*** Begin section ***

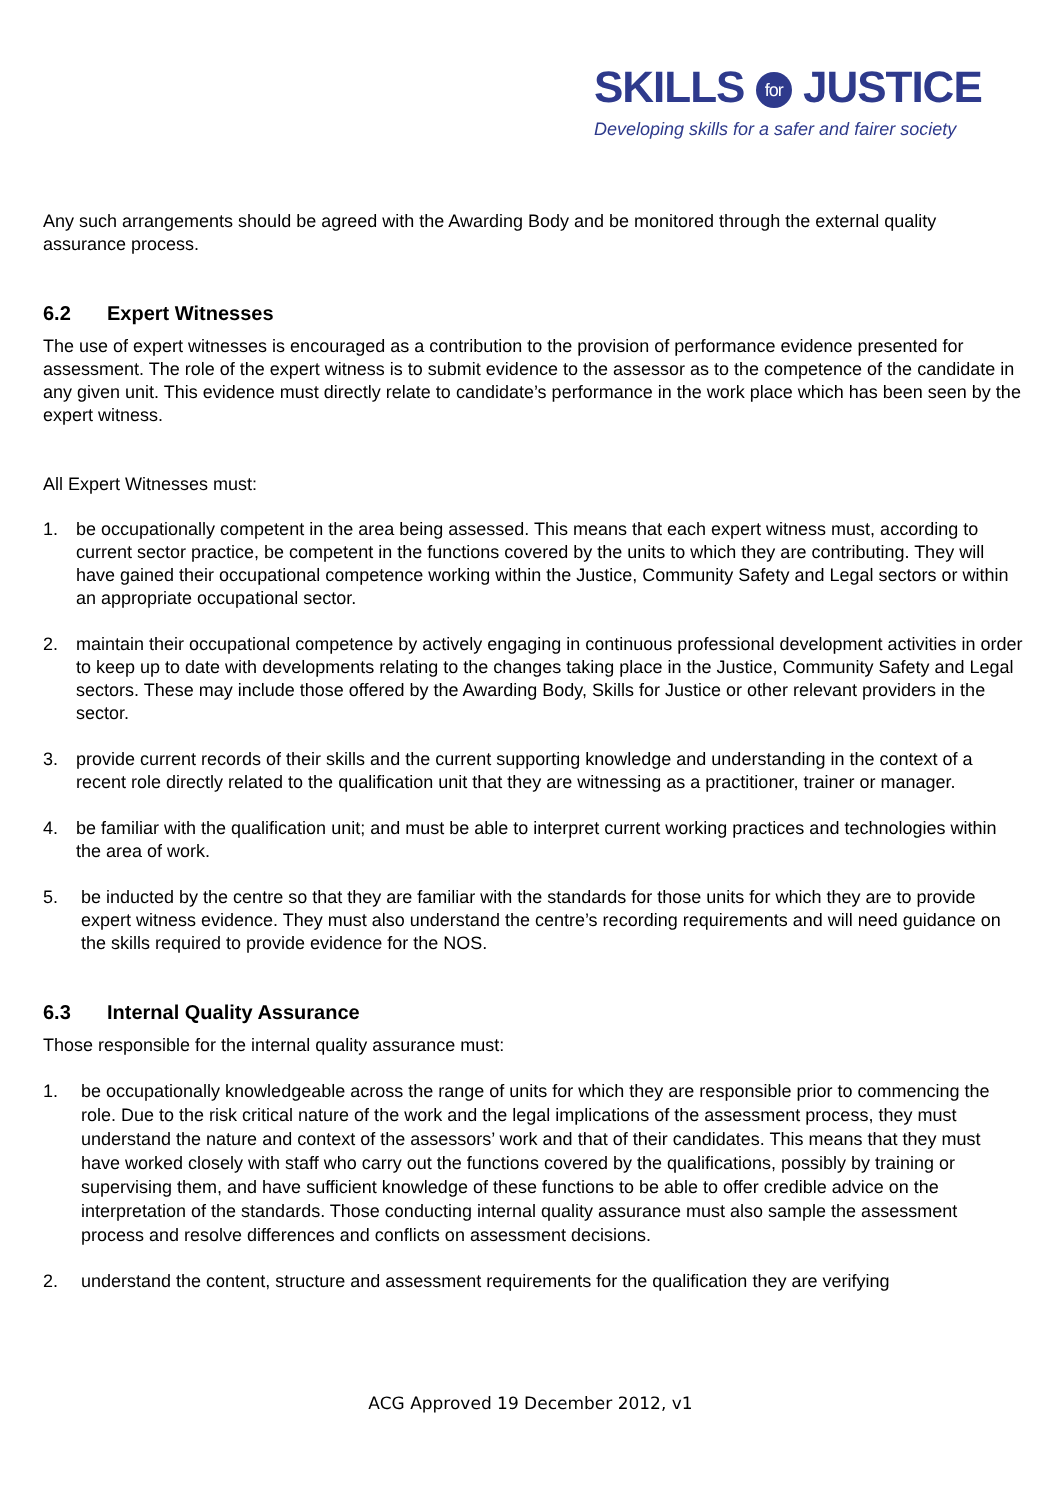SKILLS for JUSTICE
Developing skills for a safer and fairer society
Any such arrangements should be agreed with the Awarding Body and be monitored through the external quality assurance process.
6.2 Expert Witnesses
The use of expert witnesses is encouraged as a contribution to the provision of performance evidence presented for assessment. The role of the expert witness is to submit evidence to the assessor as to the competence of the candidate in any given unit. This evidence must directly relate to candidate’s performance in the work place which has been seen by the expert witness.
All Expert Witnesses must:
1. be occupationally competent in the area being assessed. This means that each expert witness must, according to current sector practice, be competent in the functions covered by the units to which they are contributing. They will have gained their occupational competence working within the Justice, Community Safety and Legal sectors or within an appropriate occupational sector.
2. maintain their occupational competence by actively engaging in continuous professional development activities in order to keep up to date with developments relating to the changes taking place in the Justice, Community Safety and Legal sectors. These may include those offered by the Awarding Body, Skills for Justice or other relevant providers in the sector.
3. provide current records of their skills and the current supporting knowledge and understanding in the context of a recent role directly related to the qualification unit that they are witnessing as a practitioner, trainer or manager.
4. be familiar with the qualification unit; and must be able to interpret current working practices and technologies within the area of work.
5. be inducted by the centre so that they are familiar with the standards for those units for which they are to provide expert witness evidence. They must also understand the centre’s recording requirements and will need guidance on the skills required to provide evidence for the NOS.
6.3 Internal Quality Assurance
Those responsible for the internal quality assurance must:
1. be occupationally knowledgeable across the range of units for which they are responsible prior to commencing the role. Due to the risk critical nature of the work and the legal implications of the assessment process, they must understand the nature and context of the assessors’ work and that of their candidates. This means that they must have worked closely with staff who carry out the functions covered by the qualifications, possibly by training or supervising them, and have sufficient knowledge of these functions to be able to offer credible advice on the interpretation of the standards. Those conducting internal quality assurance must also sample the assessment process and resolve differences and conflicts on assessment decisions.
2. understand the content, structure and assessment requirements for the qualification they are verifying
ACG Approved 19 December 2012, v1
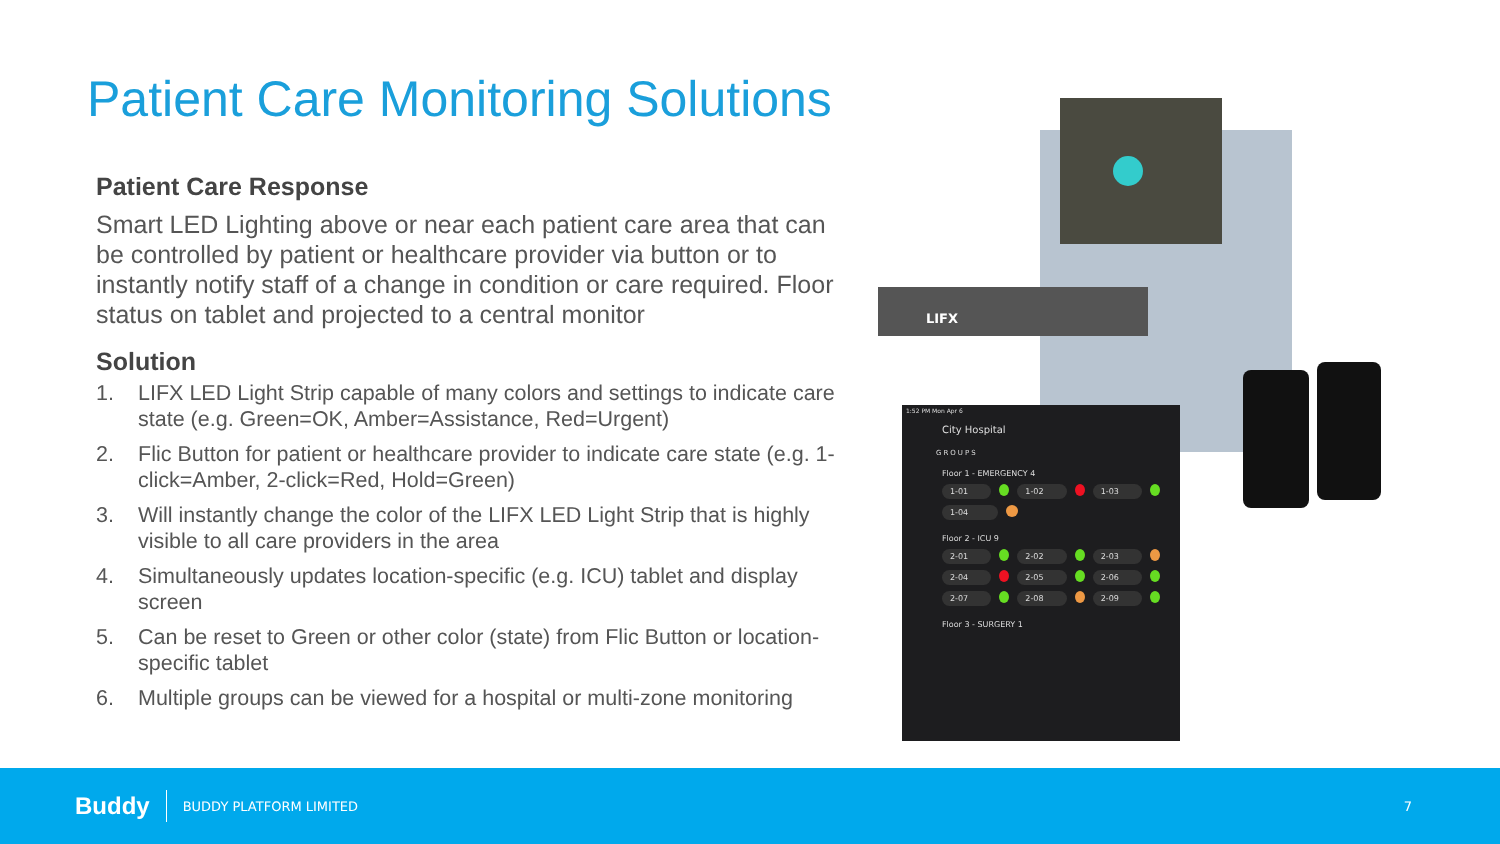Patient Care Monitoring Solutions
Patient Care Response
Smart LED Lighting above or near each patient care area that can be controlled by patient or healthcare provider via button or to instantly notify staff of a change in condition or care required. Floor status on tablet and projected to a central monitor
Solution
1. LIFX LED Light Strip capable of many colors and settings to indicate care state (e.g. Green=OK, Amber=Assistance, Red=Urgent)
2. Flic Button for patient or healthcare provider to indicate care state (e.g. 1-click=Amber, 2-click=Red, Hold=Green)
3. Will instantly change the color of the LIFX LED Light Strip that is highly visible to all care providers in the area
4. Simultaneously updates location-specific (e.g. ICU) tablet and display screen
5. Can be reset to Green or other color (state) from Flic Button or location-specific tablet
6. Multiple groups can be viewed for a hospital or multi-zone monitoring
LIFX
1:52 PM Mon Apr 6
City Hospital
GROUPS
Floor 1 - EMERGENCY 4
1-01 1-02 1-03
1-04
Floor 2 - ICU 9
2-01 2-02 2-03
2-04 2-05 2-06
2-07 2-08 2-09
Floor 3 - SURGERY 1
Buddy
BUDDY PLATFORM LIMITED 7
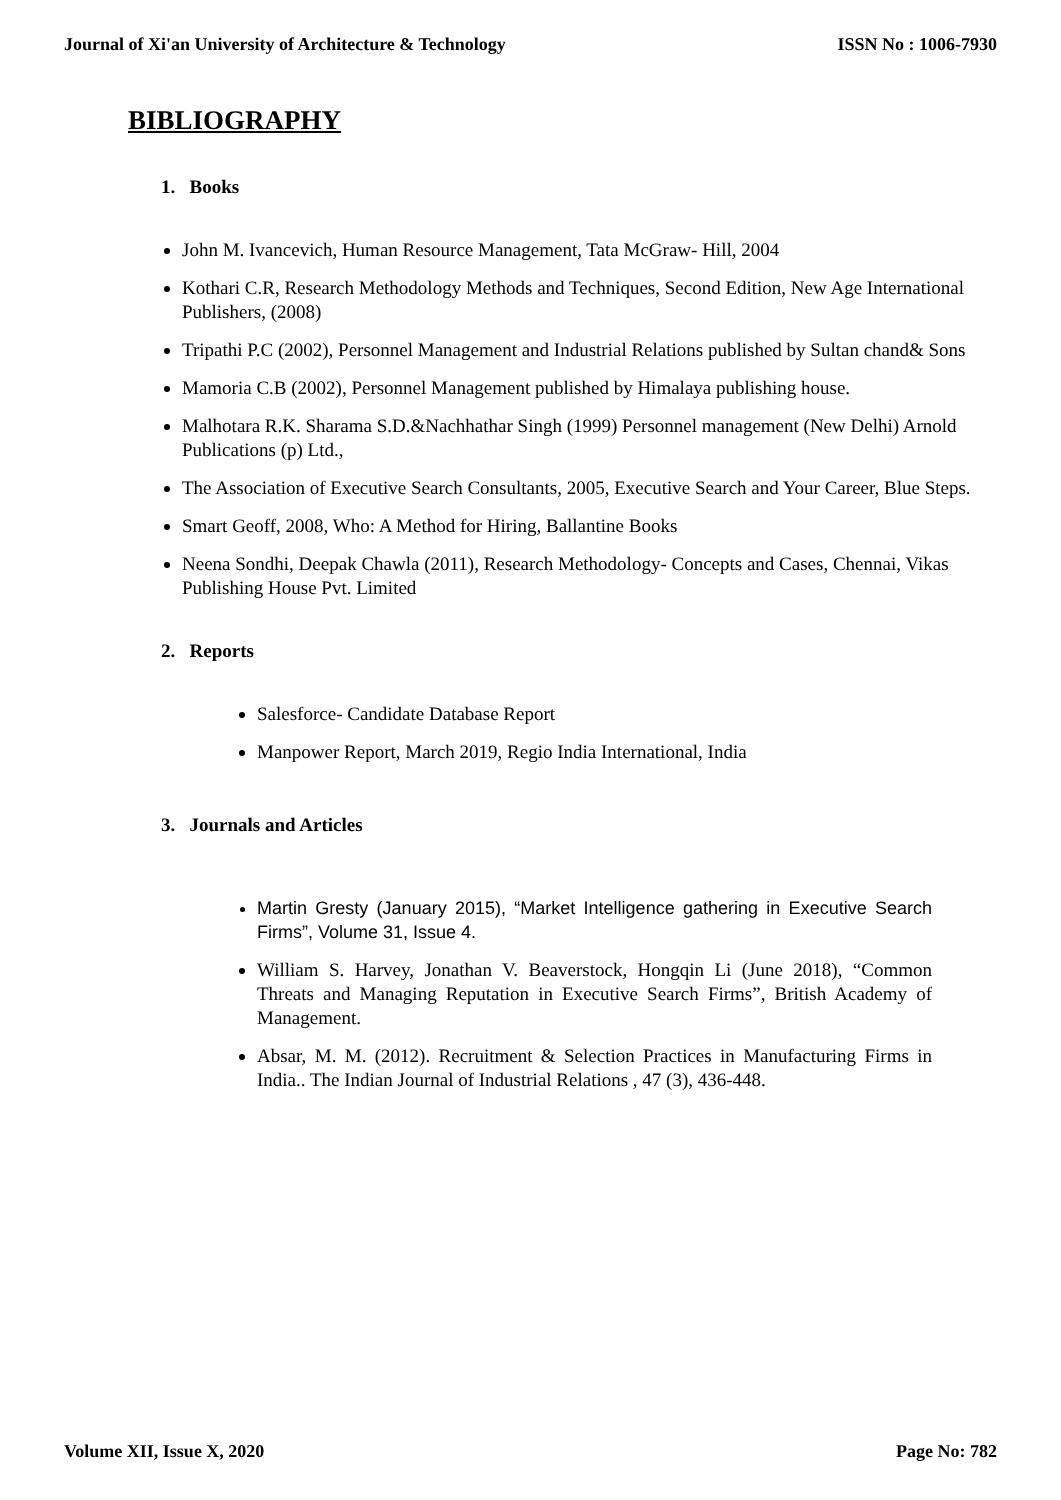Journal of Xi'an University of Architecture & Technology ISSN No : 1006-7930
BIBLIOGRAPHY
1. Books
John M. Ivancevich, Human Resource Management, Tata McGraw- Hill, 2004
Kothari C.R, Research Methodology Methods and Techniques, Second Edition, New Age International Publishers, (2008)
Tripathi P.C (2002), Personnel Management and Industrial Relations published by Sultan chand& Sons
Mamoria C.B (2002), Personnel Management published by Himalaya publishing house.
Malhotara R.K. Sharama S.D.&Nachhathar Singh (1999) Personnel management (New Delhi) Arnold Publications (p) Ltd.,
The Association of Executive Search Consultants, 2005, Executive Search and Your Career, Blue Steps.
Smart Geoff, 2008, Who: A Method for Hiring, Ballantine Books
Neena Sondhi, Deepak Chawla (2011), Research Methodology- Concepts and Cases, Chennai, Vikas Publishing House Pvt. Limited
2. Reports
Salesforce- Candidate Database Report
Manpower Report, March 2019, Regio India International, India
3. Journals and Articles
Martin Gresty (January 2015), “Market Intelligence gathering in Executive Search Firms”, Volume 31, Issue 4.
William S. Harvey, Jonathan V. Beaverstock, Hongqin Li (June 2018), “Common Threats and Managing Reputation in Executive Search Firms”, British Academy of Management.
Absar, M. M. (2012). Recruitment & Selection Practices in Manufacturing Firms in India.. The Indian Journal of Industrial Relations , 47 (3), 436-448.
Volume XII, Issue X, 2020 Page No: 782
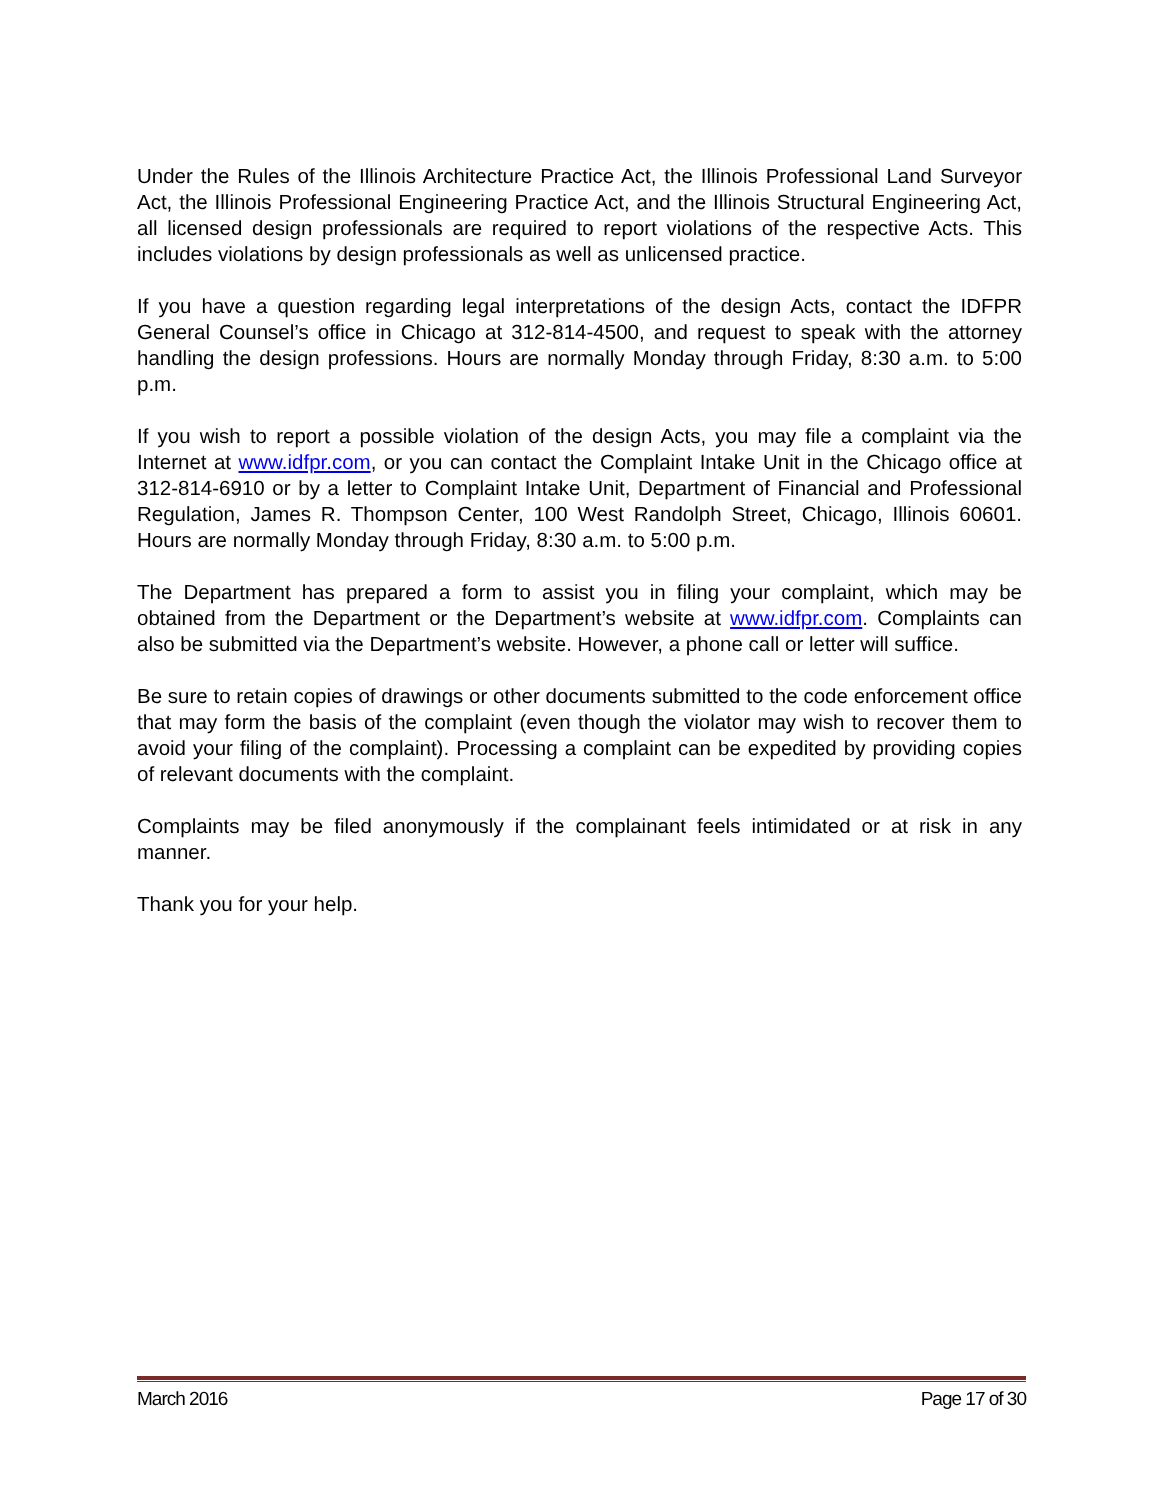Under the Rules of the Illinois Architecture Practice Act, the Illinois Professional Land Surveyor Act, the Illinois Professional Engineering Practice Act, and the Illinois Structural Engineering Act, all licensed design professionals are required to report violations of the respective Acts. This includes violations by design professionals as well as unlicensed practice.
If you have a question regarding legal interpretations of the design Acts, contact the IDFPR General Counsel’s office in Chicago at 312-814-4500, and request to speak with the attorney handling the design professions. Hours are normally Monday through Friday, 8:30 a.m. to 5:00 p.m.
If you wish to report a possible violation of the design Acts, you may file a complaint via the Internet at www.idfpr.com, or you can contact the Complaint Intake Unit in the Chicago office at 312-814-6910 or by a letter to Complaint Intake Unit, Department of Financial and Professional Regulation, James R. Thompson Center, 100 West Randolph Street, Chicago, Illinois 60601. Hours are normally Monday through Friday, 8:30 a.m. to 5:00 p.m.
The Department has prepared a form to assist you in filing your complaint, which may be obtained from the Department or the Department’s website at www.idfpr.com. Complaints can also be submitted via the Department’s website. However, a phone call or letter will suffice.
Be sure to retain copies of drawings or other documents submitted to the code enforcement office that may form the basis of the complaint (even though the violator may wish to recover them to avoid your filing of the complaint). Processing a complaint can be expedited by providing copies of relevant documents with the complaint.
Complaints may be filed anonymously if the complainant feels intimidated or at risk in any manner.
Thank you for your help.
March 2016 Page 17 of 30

*** End section ***

TASK BRIEF: Would you please transcribe the listing in full, exactly, while omitting the images?

SOLUTION TO THIS PROBLEM:
SKILLS for JUSTICE
Developing skills for a safer and fairer society
Any such arrangements should be agreed with the Awarding Body and be monitored through the external quality assurance process.
6.2 Expert Witnesses
The use of expert witnesses is encouraged as a contribution to the provision of performance evidence presented for assessment. The role of the expert witness is to submit evidence to the assessor as to the competence of the candidate in any given unit. This evidence must directly relate to candidate’s performance in the work place which has been seen by the expert witness.
All Expert Witnesses must:
1. be occupationally competent in the area being assessed. This means that each expert witness must, according to current sector practice, be competent in the functions covered by the units to which they are contributing. They will have gained their occupational competence working within the Justice, Community Safety and Legal sectors or within an appropriate occupational sector.
2. maintain their occupational competence by actively engaging in continuous professional development activities in order to keep up to date with developments relating to the changes taking place in the Justice, Community Safety and Legal sectors. These may include those offered by the Awarding Body, Skills for Justice or other relevant providers in the sector.
3. provide current records of their skills and the current supporting knowledge and understanding in the context of a recent role directly related to the qualification unit that they are witnessing as a practitioner, trainer or manager.
4. be familiar with the qualification unit; and must be able to interpret current working practices and technologies within the area of work.
5. be inducted by the centre so that they are familiar with the standards for those units for which they are to provide expert witness evidence. They must also understand the centre’s recording requirements and will need guidance on the skills required to provide evidence for the NOS.
6.3 Internal Quality Assurance
Those responsible for the internal quality assurance must:
1. be occupationally knowledgeable across the range of units for which they are responsible prior to commencing the role. Due to the risk critical nature of the work and the legal implications of the assessment process, they must understand the nature and context of the assessors’ work and that of their candidates. This means that they must have worked closely with staff who carry out the functions covered by the qualifications, possibly by training or supervising them, and have sufficient knowledge of these functions to be able to offer credible advice on the interpretation of the standards. Those conducting internal quality assurance must also sample the assessment process and resolve differences and conflicts on assessment decisions.
2. understand the content, structure and assessment requirements for the qualification they are verifying
ACG Approved 19 December 2012, v1
Patient Care Monitoring Solutions
Patient Care Response
Smart LED Lighting above or near each patient care area that can be controlled by patient or healthcare provider via button or to instantly notify staff of a change in condition or care required. Floor status on tablet and projected to a central monitor
Solution
1. LIFX LED Light Strip capable of many colors and settings to indicate care state (e.g. Green=OK, Amber=Assistance, Red=Urgent)
2. Flic Button for patient or healthcare provider to indicate care state (e.g. 1-click=Amber, 2-click=Red, Hold=Green)
3. Will instantly change the color of the LIFX LED Light Strip that is highly visible to all care providers in the area
4. Simultaneously updates location-specific (e.g. ICU) tablet and display screen
5. Can be reset to Green or other color (state) from Flic Button or location-specific tablet
6. Multiple groups can be viewed for a hospital or multi-zone monitoring
LIFX
1:52 PM Mon Apr 6
City Hospital
GROUPS
Floor 1 - EMERGENCY 4
1-01 1-02 1-03
1-04
Floor 2 - ICU 9
2-01 2-02 2-03
2-04 2-05 2-06
2-07 2-08 2-09
Floor 3 - SURGERY 1
Buddy
BUDDY PLATFORM LIMITED 7
Journal of Xi'an University of Architecture & Technology ISSN No : 1006-7930
BIBLIOGRAPHY
1. Books
John M. Ivancevich, Human Resource Management, Tata McGraw- Hill, 2004
Kothari C.R, Research Methodology Methods and Techniques, Second Edition, New Age International Publishers, (2008)
Tripathi P.C (2002), Personnel Management and Industrial Relations published by Sultan chand& Sons
Mamoria C.B (2002), Personnel Management published by Himalaya publishing house.
Malhotara R.K. Sharama S.D.&Nachhathar Singh (1999) Personnel management (New Delhi) Arnold Publications (p) Ltd.,
The Association of Executive Search Consultants, 2005, Executive Search and Your Career, Blue Steps.
Smart Geoff, 2008, Who: A Method for Hiring, Ballantine Books
Neena Sondhi, Deepak Chawla (2011), Research Methodology- Concepts and Cases, Chennai, Vikas Publishing House Pvt. Limited
2. Reports
Salesforce- Candidate Database Report
Manpower Report, March 2019, Regio India International, India
3. Journals and Articles
Martin Gresty (January 2015), “Market Intelligence gathering in Executive Search Firms”, Volume 31, Issue 4.
William S. Harvey, Jonathan V. Beaverstock, Hongqin Li (June 2018), “Common Threats and Managing Reputation in Executive Search Firms”, British Academy of Management.
Absar, M. M. (2012). Recruitment & Selection Practices in Manufacturing Firms in India.. The Indian Journal of Industrial Relations , 47 (3), 436-448.
Volume XII, Issue X, 2020 Page No: 782
Under the Rules of the Illinois Architecture Practice Act, the Illinois Professional Land Surveyor Act, the Illinois Professional Engineering Practice Act, and the Illinois Structural Engineering Act, all licensed design professionals are required to report violations of the respective Acts. This includes violations by design professionals as well as unlicensed practice.
If you have a question regarding legal interpretations of the design Acts, contact the IDFPR General Counsel’s office in Chicago at 312-814-4500, and request to speak with the attorney handling the design professions. Hours are normally Monday through Friday, 8:30 a.m. to 5:00 p.m.
If you wish to report a possible violation of the design Acts, you may file a complaint via the Internet at www.idfpr.com, or you can contact the Complaint Intake Unit in the Chicago office at 312-814-6910 or by a letter to Complaint Intake Unit, Department of Financial and Professional Regulation, James R. Thompson Center, 100 West Randolph Street, Chicago, Illinois 60601. Hours are normally Monday through Friday, 8:30 a.m. to 5:00 p.m.
The Department has prepared a form to assist you in filing your complaint, which may be obtained from the Department or the Department’s website at www.idfpr.com. Complaints can also be submitted via the Department’s website. However, a phone call or letter will suffice.
Be sure to retain copies of drawings or other documents submitted to the code enforcement office that may form the basis of the complaint (even though the violator may wish to recover them to avoid your filing of the complaint). Processing a complaint can be expedited by providing copies of relevant documents with the complaint.
Complaints may be filed anonymously if the complainant feels intimidated or at risk in any manner.
Thank you for your help.
March 2016 Page 17 of 30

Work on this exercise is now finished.